Denial Code Description Notes
ELIG-001
Patient is not a covered member
Claim is submitted for Member number “123”. However, member number “123” is not found in payer’s database. Hence, the claim for this member would not be eligible for payment.
ELIG-005
Services requested/performed after the last date of coverage
The submitted authorization request/claim for member has a card expiry date of 31/12/2023; all services requested/provided after 01/01/2024 will not be eligible for approval/payment.
ELIG-007
Services requested/performed by a non-network provider
If an authorization request/claim is submitted and the provider is not contracted with a specific plan or payer on the requested/claimed service dates, then such authorization requests/claims would not be eligible for approval/payment on direct billing.
AUTH-001
Prior approval is required and was not obtained
Outpatient MRI claim requires pre-approval. However, if no pre-approval was requested or was requested and denied, then such claims would not be eligible for payment.
CLAI-012
Submission not compliant with contractual agreement between provider & payer
It can include a variety of denials such as coding errors, incorrect claim type, incorrect encounter type, New / Established Code Mistakes, etc.
CLAI-016
Incorrect billing regime
fee-for-service claim reported as a DRG claim. For example, in the case of inpatient dental or day care claims which should be billed as fee-for-service but are submitted as DRG claims.

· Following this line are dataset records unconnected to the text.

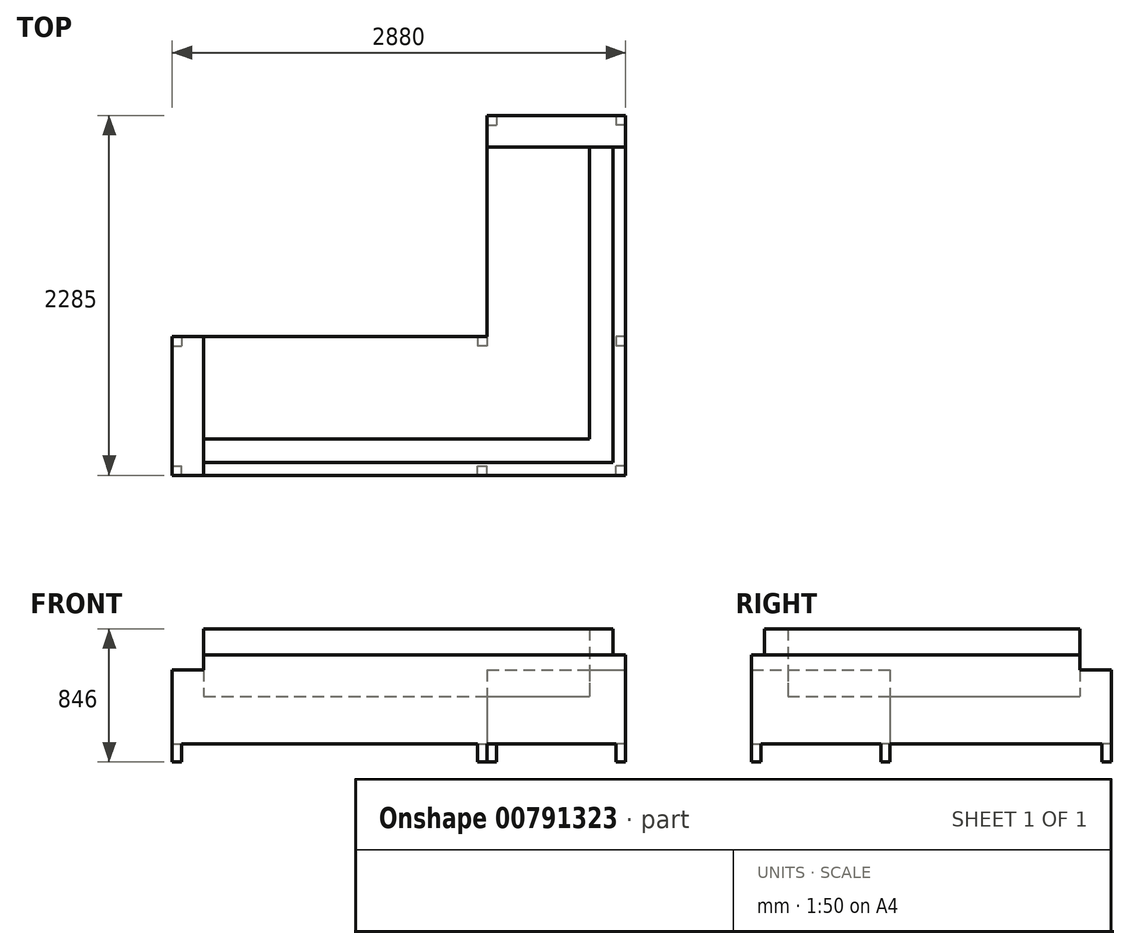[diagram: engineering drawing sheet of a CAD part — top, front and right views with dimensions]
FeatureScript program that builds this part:
annotation { "Feature Type Name" : "Feature", "Feature Type Description" : "" }
export const myFeature = defineFeature(function(context is Context, id is Id, definition is map)
    precondition{}
    {
        {
            var Q0;
            Q0=qCreatedBy(makeId("Top.planeOp"),FACE);
            var sketch = newSketch(context, id + "F0", { "sketchPlane" : qUnion([Q0])});
            skLineSegment(sketch, "E0", {"start": v(0, 0) * mm, "end": v(0, 1405) * mm});
            skLineSegment(sketch, "E1", {"start": v(0, 1405) * mm, "end": v(880, 1405) * mm});
            skLineSegment(sketch, "E2", {"start": v(880, 1405) * mm, "end": v(880, -880) * mm});
            skLineSegment(sketch, "E3", {"start": v(880, -880) * mm, "end": v(-2000, -880) * mm});
            skLineSegment(sketch, "E4", {"start": v(-2000, -880) * mm, "end": v(-2000, 0) * mm});
            skLineSegment(sketch, "E5", {"start": v(-2000, 0) * mm, "end": v(0, 0) * mm});
            skSolve(sketch);
        }
        {
            var Q0;
            Q0=makeQuery(id+"F0.imprint","IMPRINT",FACE,{"disambiguationData":[TD([[makeQuery(id+"F0.imprint","IMPRINT",EDGE,{"derivedFrom":sQuery(id+"F0.wireOp",EDGE,"E0")}),-1.0]])]});
            extrude(context, id + "F1", {"entities" : qUnion([Q0]), "depth" : 300 * mm, "offsetDistance" : 25 * mm});
        }
        {
            var Q0;
            Q0=makeQuery(id+"F1.opExtrude","CAP_FACE",FACE,{"disambiguationData":[OSD([sQuery(id+"F0.wireOp",EDGE,"E0"),sQuery(id+"F0.wireOp",EDGE,"E1"),sQuery(id+"F0.wireOp",EDGE,"E2"),sQuery(id+"F0.wireOp",EDGE,"E3"),sQuery(id+"F0.wireOp",EDGE,"E4"),sQuery(id+"F0.wireOp",EDGE,"E5")])],"isStart":true});
            var sketch = newSketch(context, id + "F2", { "sketchPlane" : qUnion([Q0])});
            skLineSegment(sketch, "E6.bottom", {"start": v(0, -1405) * mm, "end": v(60, -1405) * mm});
            skLineSegment(sketch, "E6.top", {"start": v(0, -1345) * mm, "end": v(60, -1345) * mm});
            skLineSegment(sketch, "E6.left", {"start": v(0, -1405) * mm, "end": v(0, -1345) * mm});
            skLineSegment(sketch, "E6.right", {"start": v(60, -1405) * mm, "end": v(60, -1345) * mm});
            skLineSegment(sketch, "E7.bottom", {"start": v(880, -1405) * mm, "end": v(820, -1405) * mm});
            skLineSegment(sketch, "E7.top", {"start": v(880, -1345) * mm, "end": v(820, -1345) * mm});
            skLineSegment(sketch, "E7.left", {"start": v(880, -1405) * mm, "end": v(880, -1345) * mm});
            skLineSegment(sketch, "E7.right", {"start": v(820, -1405) * mm, "end": v(820, -1345) * mm});
            skLineSegment(sketch, "E8.bottom", {"start": v(-2000, 0) * mm, "end": v(-1940, 0) * mm});
            skLineSegment(sketch, "E8.top", {"start": v(-2000, 60) * mm, "end": v(-1940, 60) * mm});
            skLineSegment(sketch, "E8.left", {"start": v(-2000, 0) * mm, "end": v(-2000, 60) * mm});
            skLineSegment(sketch, "E8.right", {"start": v(-1940, 0) * mm, "end": v(-1940, 60) * mm});
            skLineSegment(sketch, "E9.bottom", {"start": v(-2000, 880) * mm, "end": v(-1940, 880) * mm});
            skLineSegment(sketch, "E9.top", {"start": v(-2000, 820) * mm, "end": v(-1940, 820) * mm});
            skLineSegment(sketch, "E9.left", {"start": v(-2000, 880) * mm, "end": v(-2000, 820) * mm});
            skLineSegment(sketch, "E9.right", {"start": v(-1940, 880) * mm, "end": v(-1940, 820) * mm});
            skLineSegment(sketch, "E10.bottom", {"start": v(0, 0) * mm, "end": v(-60, 0) * mm});
            skLineSegment(sketch, "E10.top", {"start": v(0, 60) * mm, "end": v(-60, 60) * mm});
            skLineSegment(sketch, "E10.left", {"start": v(0, 0) * mm, "end": v(0, 60) * mm});
            skLineSegment(sketch, "E10.right", {"start": v(-60, 0) * mm, "end": v(-60, 60) * mm});
            skLineSegment(sketch, "E11.bottom", {"start": v(-60, 880) * mm, "end": v(0, 880) * mm});
            skLineSegment(sketch, "E11.top", {"start": v(-60, 820) * mm, "end": v(0, 820) * mm});
            skLineSegment(sketch, "E11.left", {"start": v(-60, 880) * mm, "end": v(-60, 820) * mm});
            skLineSegment(sketch, "E11.right", {"start": v(0, 880) * mm, "end": v(0, 820) * mm});
            skLineSegment(sketch, "E12.bottom", {"start": v(880, 880) * mm, "end": v(820, 880) * mm});
            skLineSegment(sketch, "E12.top", {"start": v(880, 820) * mm, "end": v(820, 820) * mm});
            skLineSegment(sketch, "E12.left", {"start": v(880, 880) * mm, "end": v(880, 820) * mm});
            skLineSegment(sketch, "E12.right", {"start": v(820, 880) * mm, "end": v(820, 820) * mm});
            skLineSegment(sketch, "E13.bottom", {"start": v(880, 0) * mm, "end": v(820, 0) * mm});
            skLineSegment(sketch, "E13.top", {"start": v(880, 60) * mm, "end": v(820, 60) * mm});
            skLineSegment(sketch, "E13.left", {"start": v(880, 0) * mm, "end": v(880, 60) * mm});
            skLineSegment(sketch, "E13.right", {"start": v(820, 0) * mm, "end": v(820, 60) * mm});
            skSolve(sketch);
        }
        {
            var Q0;
            Q0=makeQuery(id+"F2.imprint","IMPRINT",FACE,{"disambiguationData":[TD([[makeQuery(id+"F2.imprint","IMPRINT",EDGE,{"derivedFrom":sQuery(id+"F2.wireOp",EDGE,"E9.bottom")}),1.0]])]});
            var Q1;
            Q1=makeQuery(id+"F2.imprint","IMPRINT",FACE,{"disambiguationData":[TD([[makeQuery(id+"F2.imprint","IMPRINT",EDGE,{"derivedFrom":sQuery(id+"F2.wireOp",EDGE,"E8.bottom")}),1.0]])]});
            var Q2;
            Q2=makeQuery(id+"F2.imprint","IMPRINT",FACE,{"disambiguationData":[TD([[makeQuery(id+"F2.imprint","IMPRINT",EDGE,{"derivedFrom":sQuery(id+"F2.wireOp",EDGE,"E10.bottom")}),1.0]])]});
            var Q3;
            Q3=makeQuery(id+"F2.imprint","IMPRINT",FACE,{"disambiguationData":[TD([[makeQuery(id+"F2.imprint","IMPRINT",EDGE,{"derivedFrom":sQuery(id+"F2.wireOp",EDGE,"E11.bottom")}),1.0]])]});
            var Q4;
            Q4=makeQuery(id+"F2.imprint","IMPRINT",FACE,{"disambiguationData":[TD([[makeQuery(id+"F2.imprint","IMPRINT",EDGE,{"derivedFrom":sQuery(id+"F2.wireOp",EDGE,"E12.bottom")}),1.0]])]});
            var Q5;
            Q5=makeQuery(id+"F2.imprint","IMPRINT",FACE,{"disambiguationData":[TD([[makeQuery(id+"F2.imprint","IMPRINT",EDGE,{"derivedFrom":sQuery(id+"F2.wireOp",EDGE,"E13.bottom")}),-1.0]])]});
            var Q6;
            Q6=makeQuery(id+"F2.imprint","IMPRINT",FACE,{"disambiguationData":[TD([[makeQuery(id+"F2.imprint","IMPRINT",EDGE,{"derivedFrom":sQuery(id+"F2.wireOp",EDGE,"E6.bottom")}),1.0]])]});
            var Q7;
            Q7=makeQuery(id+"F2.imprint","IMPRINT",FACE,{"disambiguationData":[TD([[makeQuery(id+"F2.imprint","IMPRINT",EDGE,{"derivedFrom":sQuery(id+"F2.wireOp",EDGE,"E7.bottom")}),1.0]])]});
            extrude(context, id + "F3", {"entities" : qUnion([Q0, Q1, Q2, Q3, Q4, Q5, Q6, Q7]), "operationType" : NewBodyOperationType.ADD, "depth" : 116 * mm, "offsetDistance" : 25 * mm});
        }
        {
            var Q0;
            Q0=makeQuery(id+"F1.opExtrude","CAP_FACE",FACE,{"disambiguationData":[OSD([sQuery(id+"F0.wireOp",EDGE,"E0"),sQuery(id+"F0.wireOp",EDGE,"E1"),sQuery(id+"F0.wireOp",EDGE,"E2"),sQuery(id+"F0.wireOp",EDGE,"E3"),sQuery(id+"F0.wireOp",EDGE,"E4"),sQuery(id+"F0.wireOp",EDGE,"E5")])],"isStart":false});
            var sketch = newSketch(context, id + "F4", { "sketchPlane" : qUnion([Q0])});
            skLineSegment(sketch, "E14.bottom", {"start": v(0, 1405) * mm, "end": v(880, 1405) * mm});
            skLineSegment(sketch, "E14.top", {"start": v(0, 1205) * mm, "end": v(880, 1205) * mm});
            skLineSegment(sketch, "E14.left", {"start": v(0, 1405) * mm, "end": v(0, 1205) * mm});
            skLineSegment(sketch, "E14.right", {"start": v(880, 1405) * mm, "end": v(880, 1205) * mm});
            skLineSegment(sketch, "E15.bottom", {"start": v(-2000, -880) * mm, "end": v(-1800, -880) * mm});
            skLineSegment(sketch, "E15.top", {"start": v(-2000, 0) * mm, "end": v(-1800, 0) * mm});
            skLineSegment(sketch, "E15.left", {"start": v(-2000, -880) * mm, "end": v(-2000, 0) * mm});
            skLineSegment(sketch, "E15.right", {"start": v(-1800, -880) * mm, "end": v(-1800, 0) * mm});
            skSolve(sketch);
        }
        {
            var Q0;
            Q0=makeQuery(id+"F4.imprint","IMPRINT",FACE,{"disambiguationData":[TD([[makeQuery(id+"F4.imprint","IMPRINT",EDGE,{"derivedFrom":sQuery(id+"F4.wireOp",EDGE,"E14.bottom")}),-1.0]])]});
            var Q1;
            Q1=makeQuery(id+"F4.imprint","IMPRINT",FACE,{"disambiguationData":[TD([[makeQuery(id+"F4.imprint","IMPRINT",EDGE,{"derivedFrom":sQuery(id+"F4.wireOp",EDGE,"E15.bottom")}),-1.0]])]});
            extrude(context, id + "F5", {"entities" : qUnion([Q0, Q1]), "operationType" : NewBodyOperationType.ADD, "depth" : 170 * mm, "offsetDistance" : 25 * mm});
        }
        {
            var Q0;
            Q0=makeQuery(id+"F1.opExtrude","CAP_FACE",FACE,{"disambiguationData":[OSD([sQuery(id+"F0.wireOp",EDGE,"E0"),sQuery(id+"F0.wireOp",EDGE,"E1"),sQuery(id+"F0.wireOp",EDGE,"E2"),sQuery(id+"F0.wireOp",EDGE,"E3"),sQuery(id+"F0.wireOp",EDGE,"E4"),sQuery(id+"F0.wireOp",EDGE,"E5")])],"isStart":false});
            var sketch = newSketch(context, id + "F6", { "sketchPlane" : qUnion([Q0])});
            skLineSegment(sketch, "E16.bottom", {"start": v(880, 1205) * mm, "end": v(800, 1205) * mm});
            skLineSegment(sketch, "E16.top", {"start": v(880, -880) * mm, "end": v(800, -880) * mm});
            skLineSegment(sketch, "E16.left", {"start": v(880, 1205) * mm, "end": v(880, -880) * mm});
            skLineSegment(sketch, "E16.right", {"start": v(800, 1205) * mm, "end": v(800, -800) * mm});
            skLineSegment(sketch, "E17.bottom", {"start": v(800, -880) * mm, "end": v(-1800, -880) * mm});
            skLineSegment(sketch, "E17.top", {"start": v(800, -800) * mm, "end": v(-1800, -800) * mm});
            skLineSegment(sketch, "E17.right", {"start": v(-1800, -880) * mm, "end": v(-1800, -800) * mm});
            skSolve(sketch);
        }
        {
            var Q0;
            Q0=makeQuery(id+"F6.imprint","IMPRINT",FACE,{"disambiguationData":[TD([[makeQuery(id+"F6.imprint","IMPRINT",EDGE,{"derivedFrom":sQuery(id+"F6.wireOp",EDGE,"E16.bottom")}),-1.0]])]});
            extrude(context, id + "F7", {"entities" : qUnion([Q0]), "operationType" : NewBodyOperationType.ADD, "depth" : 265 * mm, "offsetDistance" : 25 * mm});
        }
        {
            var Q0;
            Q0=makeQuery(id+"F1.opExtrude","CAP_FACE",FACE,{"disambiguationData":[OSD([sQuery(id+"F0.wireOp",EDGE,"E0"),sQuery(id+"F0.wireOp",EDGE,"E1"),sQuery(id+"F0.wireOp",EDGE,"E2"),sQuery(id+"F0.wireOp",EDGE,"E3"),sQuery(id+"F0.wireOp",EDGE,"E4"),sQuery(id+"F0.wireOp",EDGE,"E5")])],"isStart":false});
            var sketch = newSketch(context, id + "F8", { "sketchPlane" : qUnion([Q0])});
            skLineSegment(sketch, "E18.bottom", {"start": v(800, -800) * mm, "end": v(650, -800) * mm});
            skLineSegment(sketch, "E18.top", {"start": v(800, 1205) * mm, "end": v(650, 1205) * mm});
            skLineSegment(sketch, "E18.left", {"start": v(800, -800) * mm, "end": v(800, 1205) * mm});
            skLineSegment(sketch, "E18.right", {"start": v(650, -650) * mm, "end": v(650, 1205) * mm});
            skLineSegment(sketch, "E19.bottom", {"start": v(-1800, -800) * mm, "end": v(650, -800) * mm});
            skLineSegment(sketch, "E19.top", {"start": v(-1800, -650) * mm, "end": v(650, -650) * mm});
            skLineSegment(sketch, "E19.left", {"start": v(-1800, -800) * mm, "end": v(-1800, -650) * mm});
            skSolve(sketch);
        }
        {
            var Q0;
            Q0=makeQuery(id+"F8.imprint","IMPRINT",FACE,{"disambiguationData":[TD([[makeQuery(id+"F8.imprint","IMPRINT",EDGE,{"derivedFrom":sQuery(id+"F8.wireOp",EDGE,"E18.bottom")}),-1.0]])]});
            extrude(context, id + "F9", {"entities" : qUnion([Q0]), "operationType" : NewBodyOperationType.ADD, "depth" : 430 * mm, "offsetDistance" : 25 * mm});
        }
    });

Most Common Denial Codes in Dubai

Denial Code Description Notes
BENX-001
Service/Medication is above AED threshold
Claim denied because the service or medication cost exceeds the allowable AED threshold.
CLAI-013
Missing an Observation (Dental Tooth #)
Claim denied due to missing essential dental information such as the tooth number.
CODE-001
Missing, incomplete or invalid principal diagnosis
Claim denied because the principal diagnosis is missing, incomplete, or invalid.
CODE-002
Missing, incomplete or invalid service code
Claim denied due to missing, incomplete, or invalid service code.
CODE-006
Diagnosis is inconsistent with the procedure
Claim denied because the diagnosis does not match the procedure performed.
CODE-016
Activity/diagnosis inconsistent with Service
Claim denied because the activity or diagnosis is inconsistent with the provided service.
MNEC-007
Service is not clinically indicated based on good clinical practice, without additional supporting documentation
Claim denied as the service is not deemed clinically necessary without further documentation.
NCOV-009
Dental treatments are not covered
Claim denied because the dental treatments are not covered under the patient’s insurance plan.
NCOV-010
Elective procedure is not covered
Claim denied because the elective procedure is not covered under the patient’s insurance plan.